Denizli-Muğla il sınırındaki Andızlık mevkiinde önceki gün akşam saatlerinde çıkan orman yangını, 17 saatlik hava ve yer çalışmasının ardından söndürüldü.
Yıldırım çarpması sonucu çıkan yangın, Çameli'nin Karabayır ilçesindeki göletten 3 itfaiye helikopterinin art arda sortileriyle söndürüldü.
ORMAN ORGANİZASYONU: ”SAKİN MİLLETİN EFENDİSİDİR. İYİ Kİ VARIZ BEYLER”
Yangının ikinci gününde yapılan çalışmalarda Denizli Orman Bölge Müdürlüğü'ne bağlı helikopter tek başına görev aldı. Sabah erken saatlerde yangın bölgesine su bırakmaya başlayan helikopter, Bambi'yi kontrol etmek amacıyla saat 09.00 sıralarında Cemil Gümüş isimli çiftçinin gölet kenarında bulunan arazisine zorunlu iniş yaptı.
Gümüş, önce tarlasından topladığı salatalıkları 4'ü Rus 6 kişiye ikram ederken, saatlerce alevlerle mücadele eden ekibi evinden getirip hazırladığı ayranla serinletti.
Sosyal medyada “Teşekkür ederim” etiketiyle daha önce görülmemiş bir görüş paylaşan Rus pilotun paylaşımı milyonlarca kişi tarafından görülüp beğenilirken, ormancılık örgütü de duyarlı çiftçiye şunları söyledi: “Çiftçi milletin efendisidir.” Bize şu sözlerle teşekkür etti: “Sizleri ağırlamaktan mutluluk duyuyorum beyler.”
Helikopterlerin yangını söndürmek için 2 gün boyunca evinin yakınındaki göletten defalarca su aldığını iddia eden Cemil Gümüş, şöyle konuştu: “Helikopterler sabah erken saatlerde yeniden su almaya başladı. Saat 09.00 sıralarında arazimde çalışıyordum. Helikopter benim arazime indiğinde. Bir arıza olduğunu ya da yangın çıktıktan sonra burada bir süre nöbet tutacaklarını düşündüm. Helikopter indiğinde personel dışarı çıktı. Ben de bahçemden topladığım 3-5 salatalıkla onlara doğru yürüdüm. Ona bunu teklif ettim. Biz konuşurken “Hava sıcak, vaktin varsa sana ayran ikram edeyim” dedim. “Memnun oldular” dedi.
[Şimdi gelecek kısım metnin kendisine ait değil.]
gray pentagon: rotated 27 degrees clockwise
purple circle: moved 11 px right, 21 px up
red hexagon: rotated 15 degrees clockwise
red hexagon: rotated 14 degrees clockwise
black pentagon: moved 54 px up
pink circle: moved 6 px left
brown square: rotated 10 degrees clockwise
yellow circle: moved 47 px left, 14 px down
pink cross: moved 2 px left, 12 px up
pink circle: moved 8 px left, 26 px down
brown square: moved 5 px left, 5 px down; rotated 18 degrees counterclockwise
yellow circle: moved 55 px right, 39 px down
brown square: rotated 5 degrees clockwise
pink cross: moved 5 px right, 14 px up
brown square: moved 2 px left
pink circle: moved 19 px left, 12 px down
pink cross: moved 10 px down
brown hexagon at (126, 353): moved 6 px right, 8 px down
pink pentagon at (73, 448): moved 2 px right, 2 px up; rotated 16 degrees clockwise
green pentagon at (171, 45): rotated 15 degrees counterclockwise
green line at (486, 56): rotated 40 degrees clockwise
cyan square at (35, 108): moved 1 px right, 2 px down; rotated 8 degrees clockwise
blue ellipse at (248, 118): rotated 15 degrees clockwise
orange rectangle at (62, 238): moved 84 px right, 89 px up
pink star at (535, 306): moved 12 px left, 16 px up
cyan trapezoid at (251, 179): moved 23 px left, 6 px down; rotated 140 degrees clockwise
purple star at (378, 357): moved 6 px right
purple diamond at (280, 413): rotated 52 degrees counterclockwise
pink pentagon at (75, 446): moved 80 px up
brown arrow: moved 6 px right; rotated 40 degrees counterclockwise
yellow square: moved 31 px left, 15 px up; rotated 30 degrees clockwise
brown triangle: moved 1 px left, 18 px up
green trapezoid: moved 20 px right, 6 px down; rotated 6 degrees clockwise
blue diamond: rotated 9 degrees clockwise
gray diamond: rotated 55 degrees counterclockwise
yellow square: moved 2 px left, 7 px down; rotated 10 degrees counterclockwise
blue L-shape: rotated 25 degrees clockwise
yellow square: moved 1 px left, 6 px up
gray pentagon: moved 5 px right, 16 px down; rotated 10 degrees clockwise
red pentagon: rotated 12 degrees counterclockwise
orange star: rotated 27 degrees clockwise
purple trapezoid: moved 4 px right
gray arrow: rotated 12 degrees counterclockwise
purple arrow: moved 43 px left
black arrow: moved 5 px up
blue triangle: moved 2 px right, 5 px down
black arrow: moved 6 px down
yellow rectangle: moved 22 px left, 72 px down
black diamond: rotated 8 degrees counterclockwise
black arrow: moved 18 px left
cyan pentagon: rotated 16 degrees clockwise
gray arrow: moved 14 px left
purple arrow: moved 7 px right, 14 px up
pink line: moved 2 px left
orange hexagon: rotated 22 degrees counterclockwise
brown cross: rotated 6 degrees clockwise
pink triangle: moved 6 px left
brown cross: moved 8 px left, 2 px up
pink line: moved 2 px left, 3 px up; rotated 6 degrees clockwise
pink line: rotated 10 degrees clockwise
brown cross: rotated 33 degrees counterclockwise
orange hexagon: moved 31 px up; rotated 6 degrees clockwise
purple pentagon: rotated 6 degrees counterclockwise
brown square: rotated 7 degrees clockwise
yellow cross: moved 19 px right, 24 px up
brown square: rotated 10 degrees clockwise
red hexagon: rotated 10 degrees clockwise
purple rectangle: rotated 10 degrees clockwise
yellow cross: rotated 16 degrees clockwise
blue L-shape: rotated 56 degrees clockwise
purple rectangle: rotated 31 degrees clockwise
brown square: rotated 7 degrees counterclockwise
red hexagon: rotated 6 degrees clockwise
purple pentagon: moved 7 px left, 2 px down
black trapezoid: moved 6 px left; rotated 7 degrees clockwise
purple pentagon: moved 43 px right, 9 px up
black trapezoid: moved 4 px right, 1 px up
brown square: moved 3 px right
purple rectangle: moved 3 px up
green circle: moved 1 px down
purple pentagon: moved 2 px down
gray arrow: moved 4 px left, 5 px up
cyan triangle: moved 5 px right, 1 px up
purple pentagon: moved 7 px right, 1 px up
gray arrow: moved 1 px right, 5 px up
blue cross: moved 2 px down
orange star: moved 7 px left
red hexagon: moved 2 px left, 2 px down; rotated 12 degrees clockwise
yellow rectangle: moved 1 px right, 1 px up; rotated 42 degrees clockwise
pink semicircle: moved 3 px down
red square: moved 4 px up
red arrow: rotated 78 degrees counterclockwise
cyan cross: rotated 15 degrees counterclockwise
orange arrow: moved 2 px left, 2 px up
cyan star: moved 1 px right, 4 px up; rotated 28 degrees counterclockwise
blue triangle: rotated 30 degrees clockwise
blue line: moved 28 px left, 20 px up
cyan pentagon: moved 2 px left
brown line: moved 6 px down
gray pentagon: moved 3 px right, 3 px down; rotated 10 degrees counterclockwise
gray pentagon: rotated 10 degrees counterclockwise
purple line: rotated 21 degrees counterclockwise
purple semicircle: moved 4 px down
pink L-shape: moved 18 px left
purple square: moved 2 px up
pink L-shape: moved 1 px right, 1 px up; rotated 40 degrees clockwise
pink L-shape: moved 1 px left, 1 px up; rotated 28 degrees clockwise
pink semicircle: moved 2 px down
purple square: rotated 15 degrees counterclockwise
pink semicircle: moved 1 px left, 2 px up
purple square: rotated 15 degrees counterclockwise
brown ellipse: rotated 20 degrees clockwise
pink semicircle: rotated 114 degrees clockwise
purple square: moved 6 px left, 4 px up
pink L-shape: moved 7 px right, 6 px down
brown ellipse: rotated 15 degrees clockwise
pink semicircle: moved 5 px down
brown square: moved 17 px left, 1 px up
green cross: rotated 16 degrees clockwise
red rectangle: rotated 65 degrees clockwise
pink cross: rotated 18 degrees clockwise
“Onlar memnun olduysa ben de mutlu oldum”
Yangının çıktığı ilk gün çok sayıda helikopterin çok sayıda uçuş yaparak yangının yayılmasını önlediğini anlatan Gümüş, şöyle konuştu: “İkinci gün ise sadece bir helikopter geldi. Eve gittim ve onlar 3-4 kilometre uzaktaki ateşe 3-4 sefer daha yapana kadar ayran yaptım. İşlerini bitirip tekrar aşağı indiklerinde onlara ayran ikram ettim. Daha sonra pilotun Rus olduğunu ama Türkçeyi iyi konuştuğunu öğrendim. Davranışımı beğendiler ve kameraya kaydettiler. Memnuniyetlerini sosyal medyada paylaştığımda gören insanlar hemen beni aradı. Onları mutlu ettiysem ben de mutlu oldum dedi.
“İÇİMDE BİR ŞEYLER EKSİKTİ”
“Onlar vatanlarını savunur gibi savaşırken onları sakinleştirip ayranımla sevindirebildiysem ne mutlu bize.” diyen Gümüş, şöyle devam etti: “Biz yamaçlarda kürk çadırlarda yaşayan Yörük çocuklarıyız. Tauern Dağları'nın her zaman bir çok lezzeti vardır. Çadırlarına gelen misafirlerini hep severlerdi. Atalarımızdan öğrendiklerimizi bizlere aktardılar. Benim de içimde bir şeyler eksik olurdu ve Rus pilota da selamlarımı iletiyorum, Allah korusun, gece gündüz demeden savaştılar, evimin yakınında olduğu için sabaha kadar yeni felaketlerle savaştılar. Ülkemizde yangınlar var” dedi.